33. Admittedly, the accused tried to extinguish the fire. Admittedly, he himself sustained burn injuries in the process. The accused, along with others, took Sangita to Nagar Parishad Hospital at Vasai. The evidence also shows that water was poured over Sangita and that the floor of the room, where the incident took place, had become wet. 34. The dying declarations in this case are lacking any circumstantial guarantee of their trustworthiness, even if it is held that such statements were, indeed, made by Sangita. 35. It may be recalled that in his statement under Section 313 of the Code, the accused claimed that Sangita poured kerosene on her person and set herself on fire. Considering the absence of any signs of any resistance, the extent of burn injuries sustained by Sangita i.e. 98%, the conduct of the accused and the various infirmities in the prosecution evidence, it cannot be said that the possibility of Sangita having committed suicide is ruled out. It is well settled that the accused need not prove his assertions. It is sufficient if upon consideration of the evidence as a whole and in totality, his assertions are rendered plausible. 36. In our opinion, the prosecution evidence was insufficient to establish the charge against the accused beyond reasonable doubt.
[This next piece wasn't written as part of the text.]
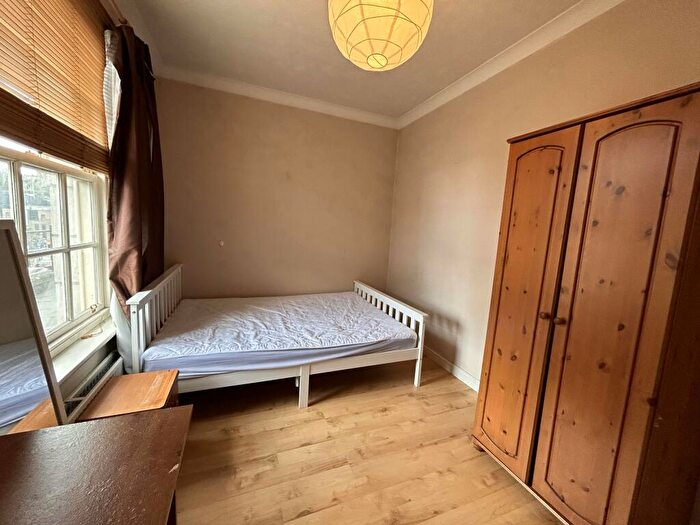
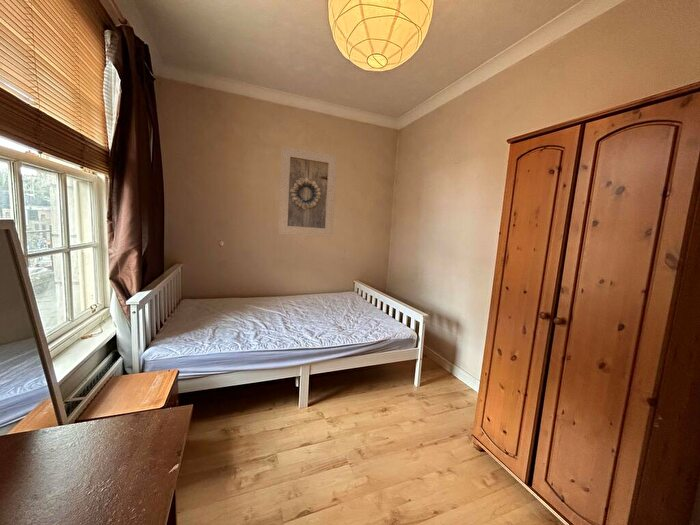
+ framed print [277,145,338,238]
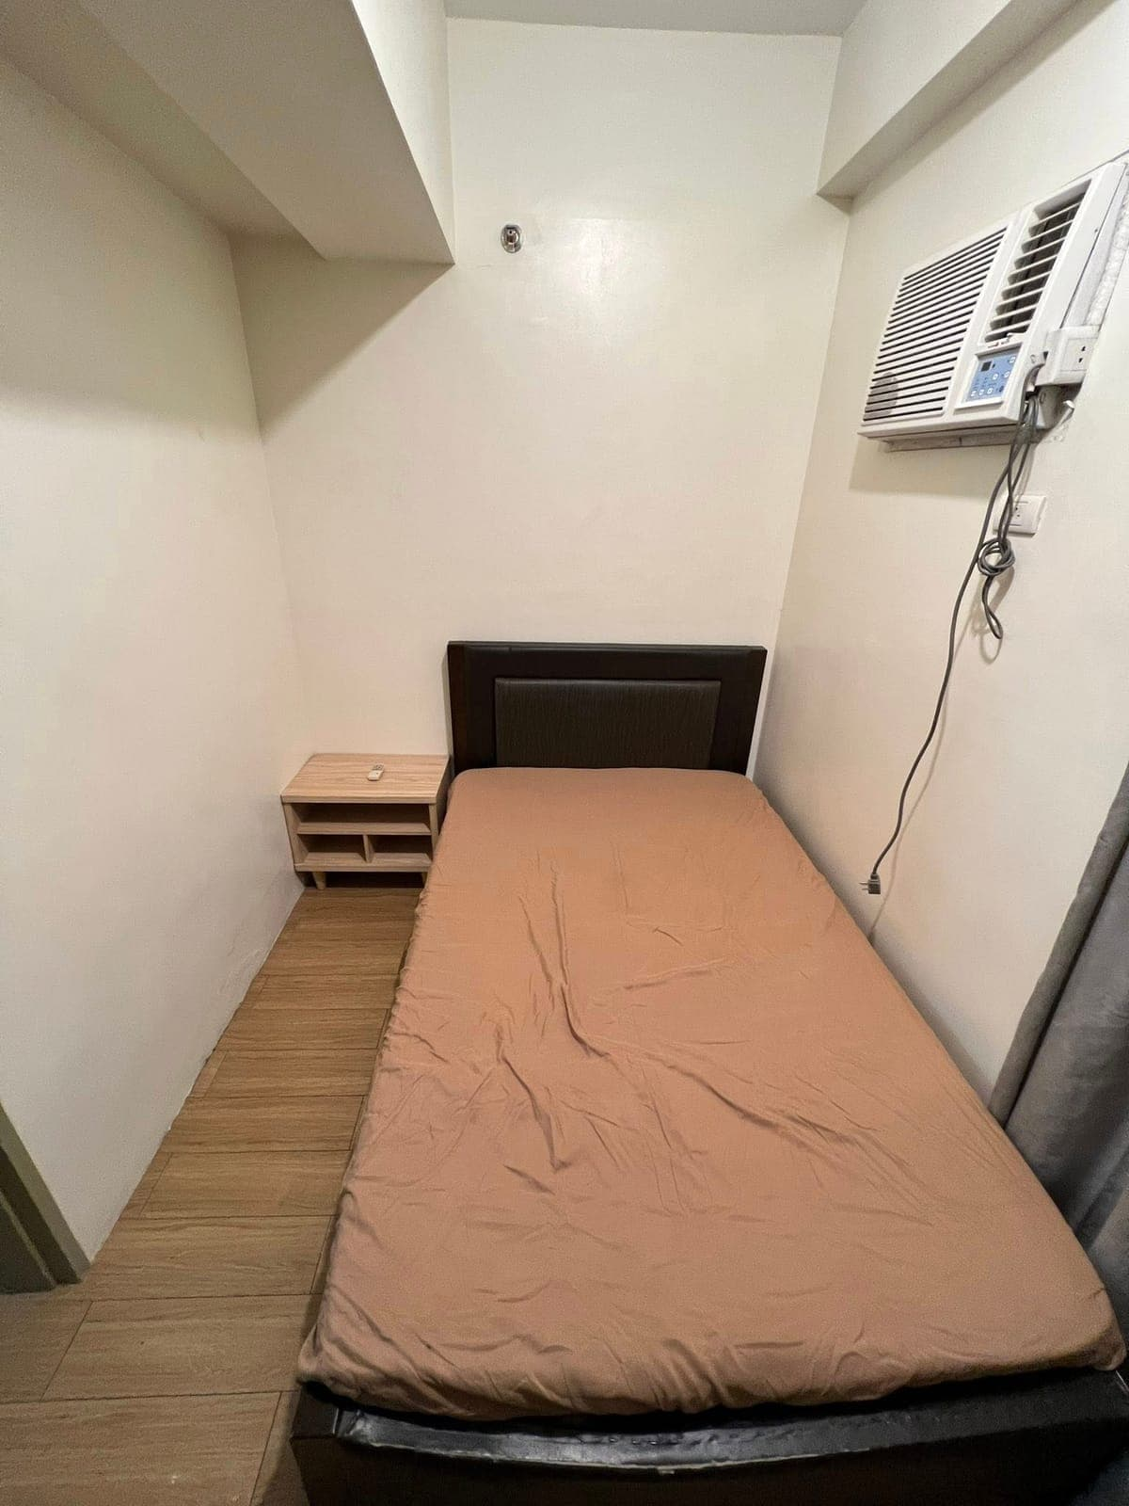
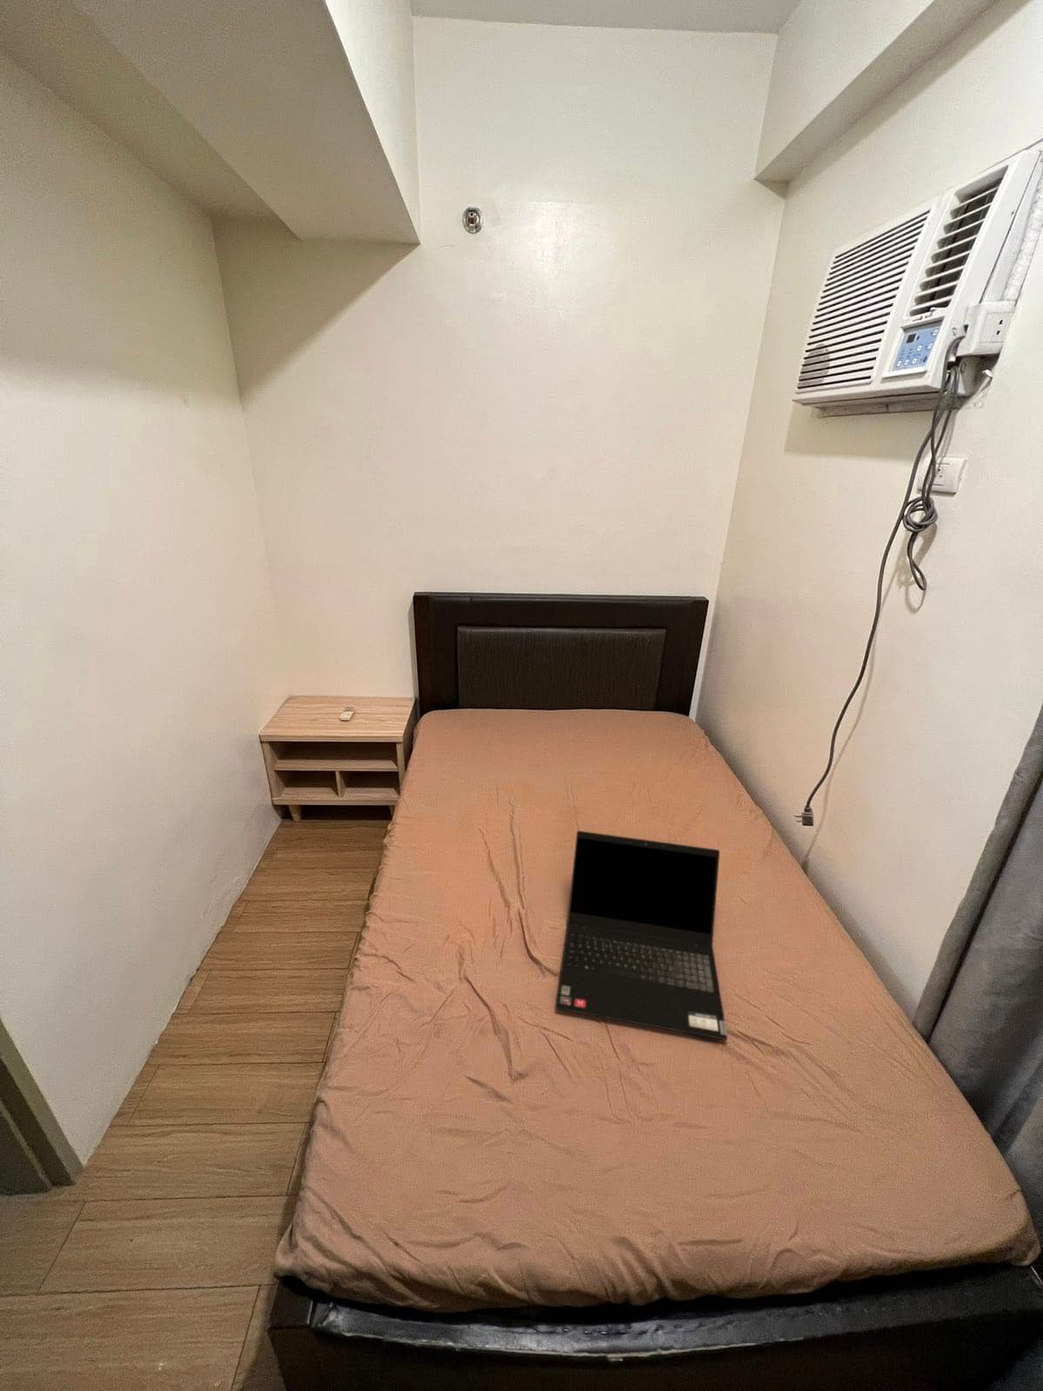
+ laptop computer [554,830,729,1041]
The possibility of Sangita having committed suicide, as claimed by the accused, cannot be ruled out and certainly, this assertion of the accused is quite plausible. 37. The conviction of the accused, as recorded by the learned Additional Sessions Judge, Palghar, is not in accordance with law. In our opinion, upon considering the evidence as a whole and the totality of the circumstances gathered from the evidence, there arises a reasonable doubt about the guilt of the accused. In our opinion, this was a case where the accused should have been acquitted. 38. We, therefore, allow the Appeal and set aside the impugned order of conviction and sentence passed by the trial Court. The accused shall stand acquitted. He be set at liberty forthwith. 39. Fine, if paid, be refunded to the accused.